# Munichs new trainstation



## GNU (Nov 26, 2004)

Here are two proposals for a new main trainstation in Munich.

Vote for your favourite!!

This is the proposal which is favoured by the "Deutsche Bahn" 











and this is the proposal which is favoured by the city of Munich











which one do you like best?


----------



## GNU (Nov 26, 2004)

I voted for the first proposal. It looks much better than the second.

By the way:
this would be the entrance hall for the first proposal:


----------



## GNU (Nov 26, 2004)

wow! 39 views but only 4 votes!


----------



## kota16 (Aug 5, 2003)

I like the first one by DB.


----------



## Skoulikimou (Aug 20, 2004)

i like the design made by Deutsche Bahn


----------



## James Foong (May 12, 2005)

I vote for the design favoured by city of munich.


----------



## cello1974 (May 20, 2003)

The first one! The second looks so 'basic'...


----------



## cphdude (Apr 18, 2004)

^^ i agree with that....


----------



## Arpels (Aug 9, 2004)

the first one :yes:


----------



## Berrtus (Sep 13, 2002)

The first proposal! Dutch design!


----------



## crawford (Dec 9, 2003)

What's wrong with the current HBF? The current terminal is very functional and fairly attractive for a postwar station. 

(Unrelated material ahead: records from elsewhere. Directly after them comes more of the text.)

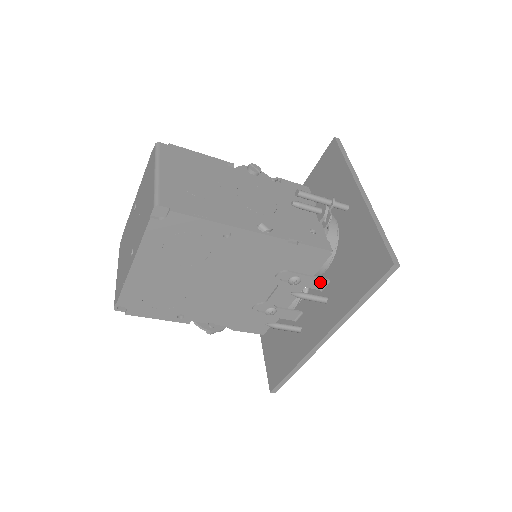
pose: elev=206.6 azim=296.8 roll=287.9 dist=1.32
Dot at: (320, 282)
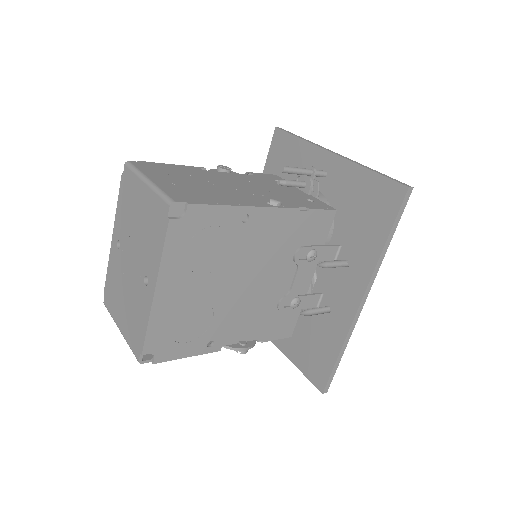
Dot at: (333, 250)
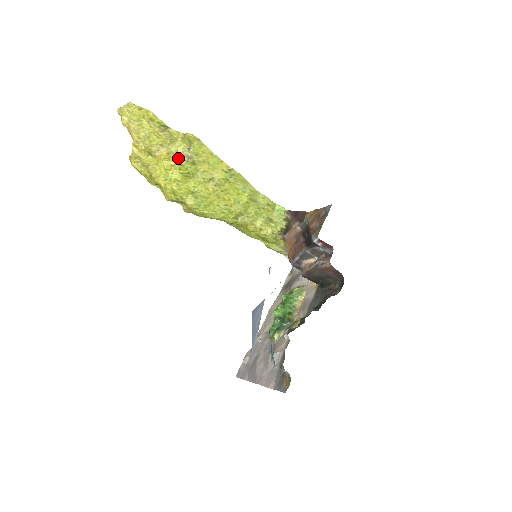
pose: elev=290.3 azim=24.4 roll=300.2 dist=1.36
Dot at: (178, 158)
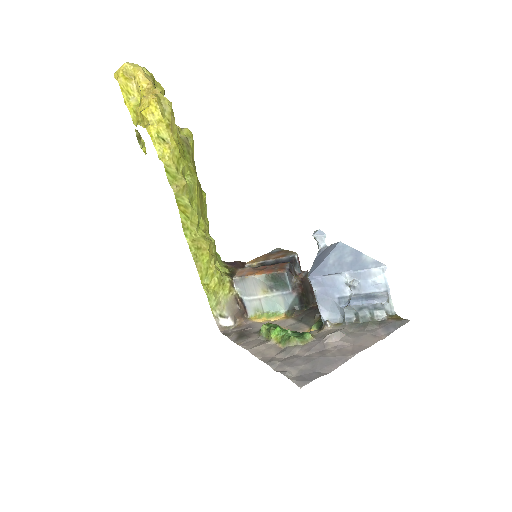
Dot at: (181, 137)
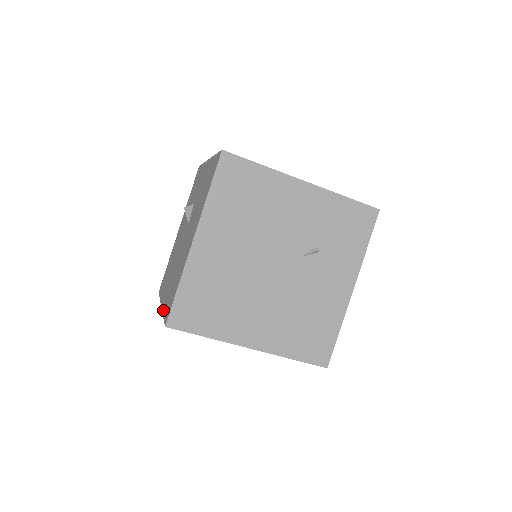
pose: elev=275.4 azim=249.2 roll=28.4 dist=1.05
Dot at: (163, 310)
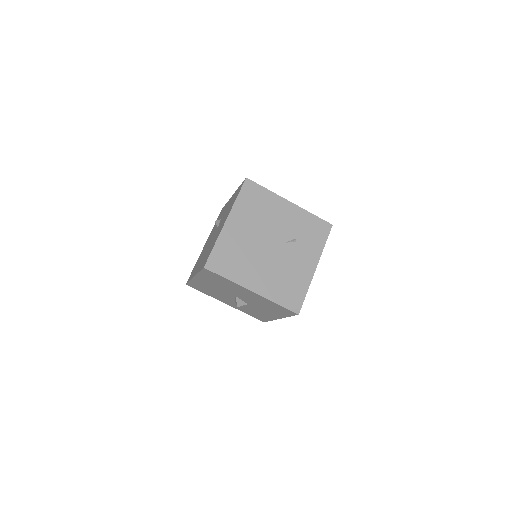
Dot at: occluded
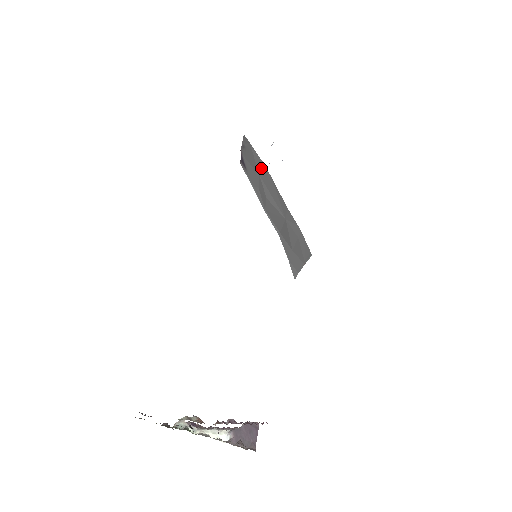
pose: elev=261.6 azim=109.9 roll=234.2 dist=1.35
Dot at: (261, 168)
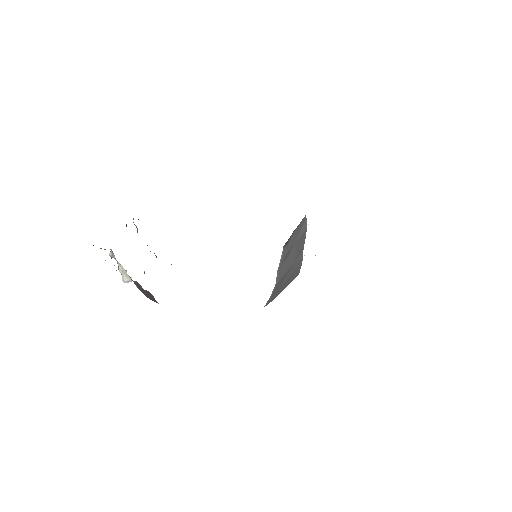
Dot at: (302, 234)
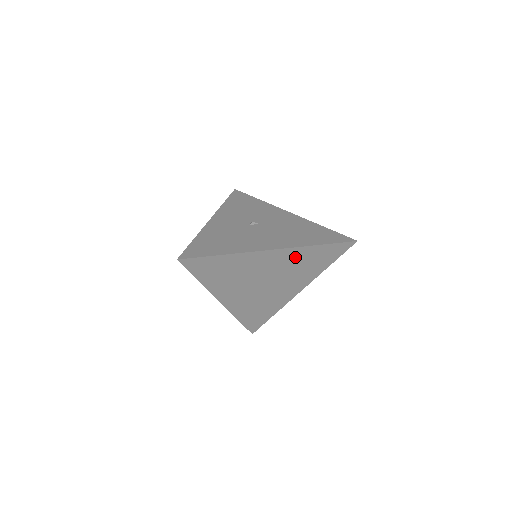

If I had to choose, I would go with the second proposal.


----------



## GNU (Nov 26, 2004)

Berrtus said:


> The first proposal! Dutch design!


Its actually the proposal of the architectural bureau Gewers Kühn + Kühn (Berlin)

the second one is from Auer + Weber Architekten (München)


----------



## GNU (Nov 26, 2004)

crawford said:


> What's wrong with the current HBF? The current terminal is very functional and fairly attractive for a postwar station.
> 
> If I had to choose, I would go with the second proposal.


Yes its functionally,but its generally an outdated station.And I really wouldnt call it attractive.
The Deutsche bahn is currently building and renovating a lot of Germanys bigger and smaller stations.
they want to improve the quality for the traveller,since the competition, mainly from low cost airliners has risen.

the current station:


----------



## Berrtus (Sep 13, 2002)

The first proposal looks like the design of the dutch bureau Benthem Crouwel, one of the three winners.

http://www.fsw-info.de/projekte/pro...wahl=4&uebersicht=/basic/projekte_akuell.php?
the one design bij Gewers, Kuhn und Kuhn doesn't look like the first proposal;

http://www.architectenweb.nl/aweb/redactie/redactie_detail.asp?iNID=1922&iNTypeID=27


----------



## GNU (Nov 26, 2004)

^^wow! great! thx for the info.

But if go to the official website of Gewers,kuehn and Kuehn you find the proposal which I posted.

http://www.gkk-architekten.de/

Its a little confusing.
But I think their proposal looks a little different than the dutch one.


----------



## Jonesy55 (Jul 30, 2004)

The DB proposal is muchmore attractive to me. The second one looks like an airport terminal building.


----------



## Justme (Sep 11, 2002)

Where would this be located in Munich? And what will become of the current station.

At this stage, I can't vote, as I need more information on services and design, and more renderings, especially inside both in the atrium and main train hall.


----------



## spyguy (Apr 16, 2005)

The first is great.


----------



## OettingerCroat (May 24, 2005)

to me the first one looks like an office tower or convention center, and the second does look like an airport terminal. neither look like train stations. whats wrong with the current one? i like it.


----------



## Sonic from Padova (Nov 23, 2004)

Deutsche Bahn


----------